Imaging beneath the Taranaki fault, New Zealand ? A feasibility study for wide-angle seismic surveys

Abstract

The Taranaki overthrust fault at the the eastern boundary of New Zealand's most significant hydrocarbon province, the Taranaki Basin, presents a challenge to the exploration industry. Seismic imaging of potential hydrocarbon traps beneath the fault is difficult using conventional streamers with lengths of up to 6 km, mainly because the high velocities of overthrust greywacke deviate rays to large offsets. We present a modelling study of the feasibility of wide-angle experiments to undershoot the fault.

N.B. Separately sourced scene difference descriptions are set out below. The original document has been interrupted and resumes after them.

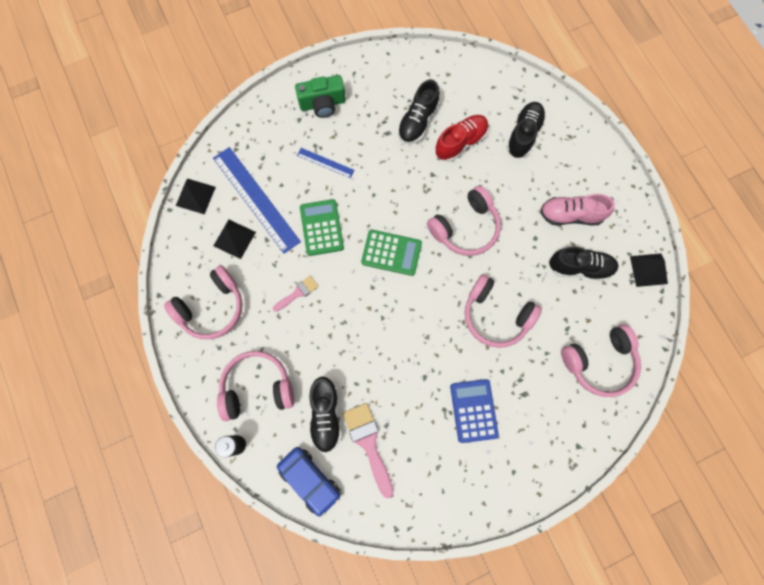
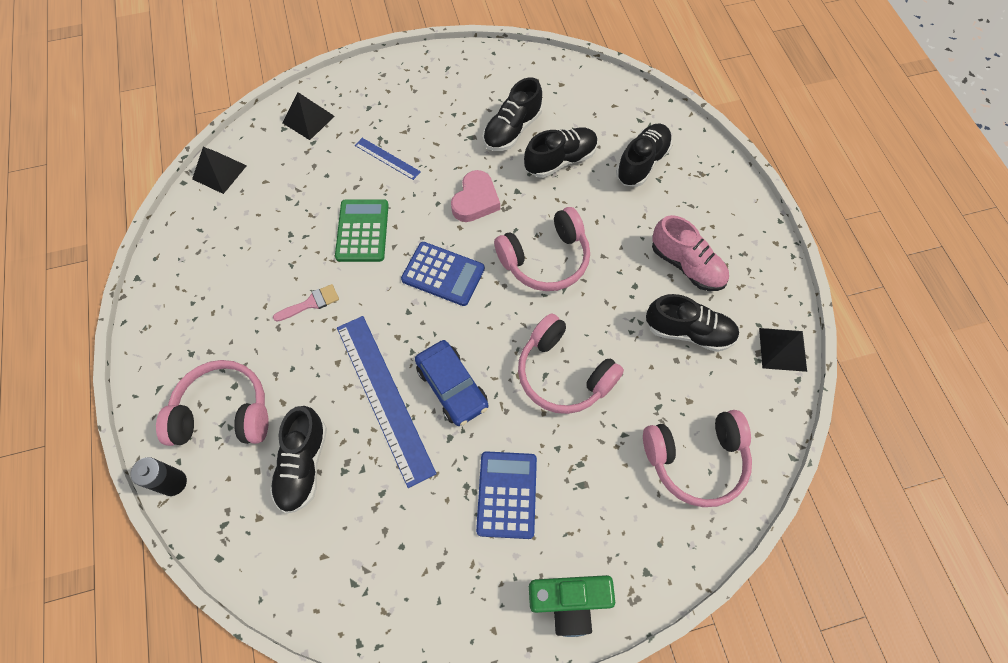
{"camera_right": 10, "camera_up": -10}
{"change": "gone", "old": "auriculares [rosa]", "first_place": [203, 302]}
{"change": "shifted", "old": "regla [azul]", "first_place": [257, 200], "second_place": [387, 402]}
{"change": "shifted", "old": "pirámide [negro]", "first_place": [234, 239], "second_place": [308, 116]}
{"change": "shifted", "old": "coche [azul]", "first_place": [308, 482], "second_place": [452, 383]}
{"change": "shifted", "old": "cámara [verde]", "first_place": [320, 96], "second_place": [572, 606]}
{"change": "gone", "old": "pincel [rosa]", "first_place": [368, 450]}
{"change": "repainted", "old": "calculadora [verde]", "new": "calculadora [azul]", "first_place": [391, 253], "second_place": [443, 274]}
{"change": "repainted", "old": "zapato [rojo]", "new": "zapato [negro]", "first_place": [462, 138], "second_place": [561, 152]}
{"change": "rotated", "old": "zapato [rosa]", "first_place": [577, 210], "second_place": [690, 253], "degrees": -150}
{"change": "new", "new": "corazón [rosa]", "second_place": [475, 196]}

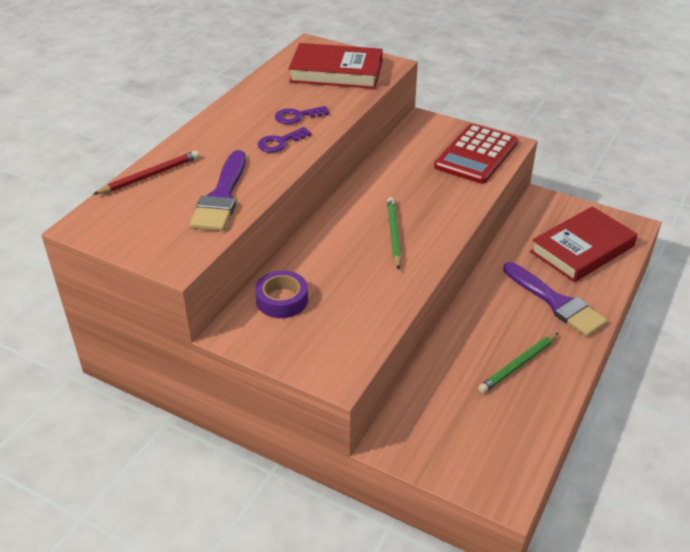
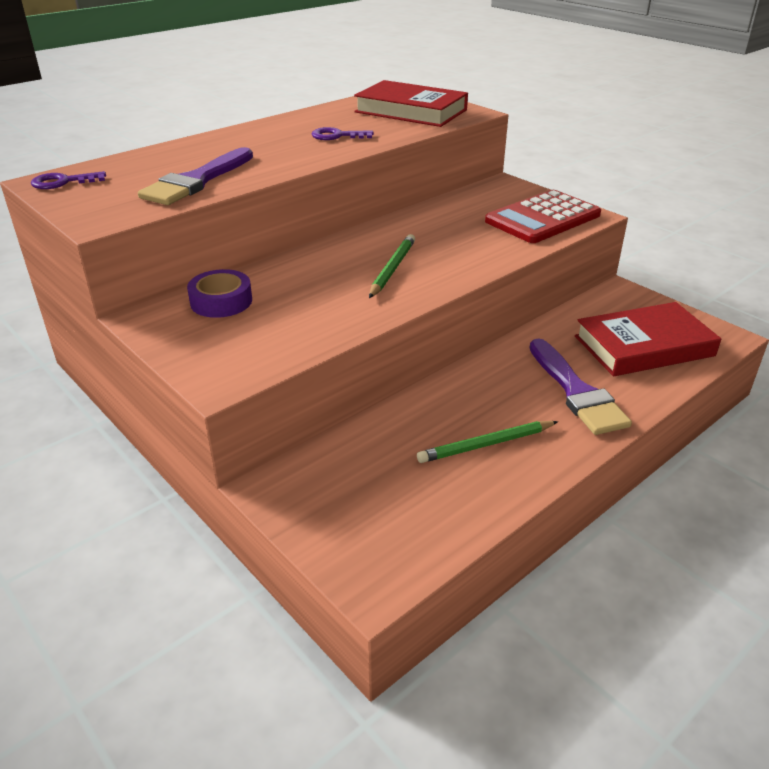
{"camera_right": 20, "camera_up": -5}
{"change": "gone", "old": "lápiz [rojo]", "first_place": [146, 172]}
{"change": "shifted", "old": "llave [morado]", "first_place": [285, 140], "second_place": [68, 180]}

We performed raytracing to predict ray coverage at horizons beneath the fault as a proxy for expected image quality. Our results suggest that by increasing the length of seismic streamers from 6 to 12 km, which is possible with modern streamers, ray coverage across potential hydrocarbon traps would increase significantly. Deeper targets, which would be of interest for studying the tectonic evolution of the Taranaki Basin and the source rock distribution, will require ``true' wide-angle experiments with ocean bottom seismometers. We also predict significant coverage with P-to-S mode-converted waves. Elastic full-wavefield modelling using a simplified velocity model suggests strong mode conversion on the greywacke/sediment interfaces.